---------- Selected excerpt

The National Research Foundation has bestowed another accolade on the School of Mining Engineering by awarding a C2 rating to Professor Rudrajit Mitra.

Wits Mining Professor Rudrajit Mitra awarded a C2 by the National Research Foundation

Mitra, who is Associate Professor and Centennial Chair of Rock Engineering, is now one of four academics in the school who hold this level of professional recognition. All four are based at Wits Mining School, making it the only mining school in South Africa with NRF-rated academics.

“I feel really honoured to be rated at C2 level by the NRF, especially in my field of rock mechanics,” said Mitra. “I am humbled to be in the company of great academics in rock mechanics such as Professor Dick Stacey, for instance.”

Professor Stacey, Professor Cuthbert Musingwini and Professor Fred Cawood are the other three NRF-rated researchers at the Wits Mining School.

His award comes on the strength of 112 research outputs over the past eight years – including five book chapters, 37 journal articles and 49 conference papers. As a lecturer, he has also supervised or co-supervised 11 PhD students to graduation, two (2) Masters students and sixty seven (67) Honours students.

--------------------
---------- Dataset content

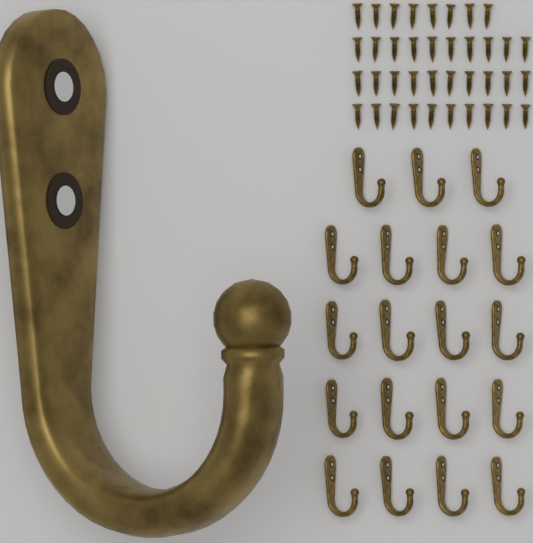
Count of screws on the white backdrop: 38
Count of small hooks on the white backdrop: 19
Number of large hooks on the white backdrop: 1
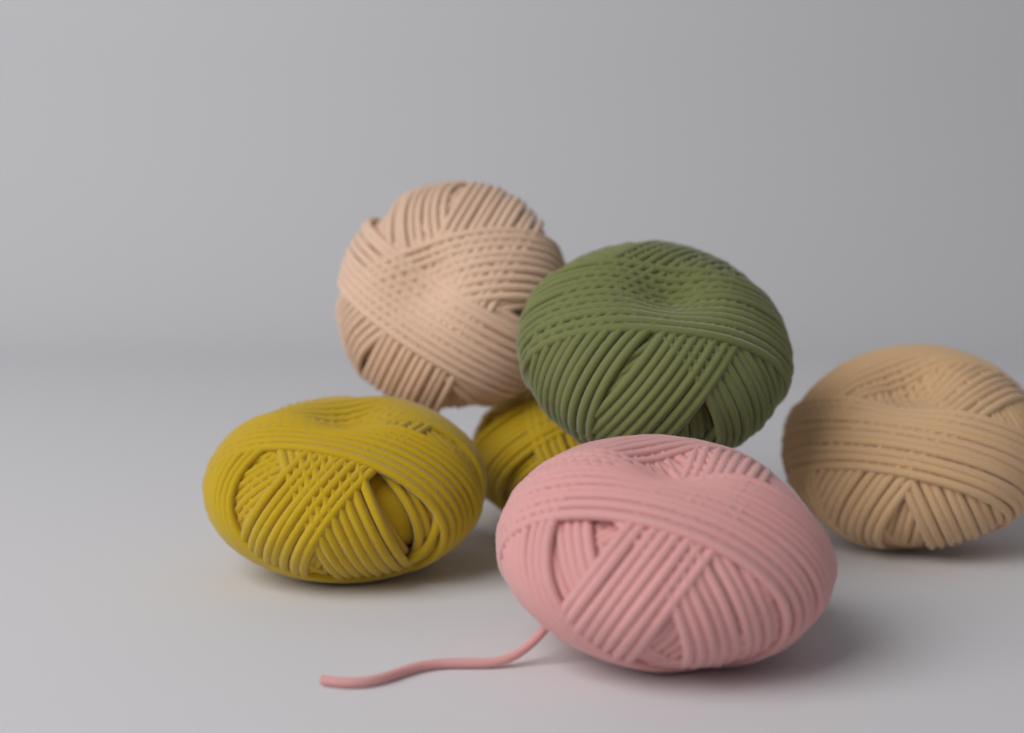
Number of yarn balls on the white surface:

--------------------

(Complete the following)
a. Can you sum up the article on Professor Mitra's NRF rating in two sentences?
b. Could you write the next few paragraphs of the article on Professor Mitra's NRF rating, picking up after its final sentence?
The data has no connection to the text.

(Exercise responses)
a. The National Research Foundation has awarded a C2 rating to Rudrajit Mitra, Associate Professor and Centennial Chair of Rock Engineering, making him one of four NRF-rated academics at the Wits Mining School, the only mining school in South Africa with NRF-rated academics. The rating rests on 112 research outputs over the past eight years, and he has supervised or co-supervised 11 PhD students to graduation, as well as two Masters and 67 Honours students.

b.
The NRF’s C2 ranking recognises “established researchers with a sustained recent record of productivity in their chosen field” and who are judged by their peers as having produced “a body of quality work … which … attests to ongoing engagement with the field.” In a rigorous process involving the applicant, the university, the NRF and a range of international reviewers, the impact of the research generated by Professor Mitra was assessed by experts from around the world.

“It is not the volume of research outputs that is important, but rather the impact on fellow researchers and the discipline or industry in which you operate,” he said. “The reviewers must be satisfied that the research is valuable, and that it contributes constructively to the discipline. Are other researchers reading it, are they referencing it, and does the industry benefit from its content?”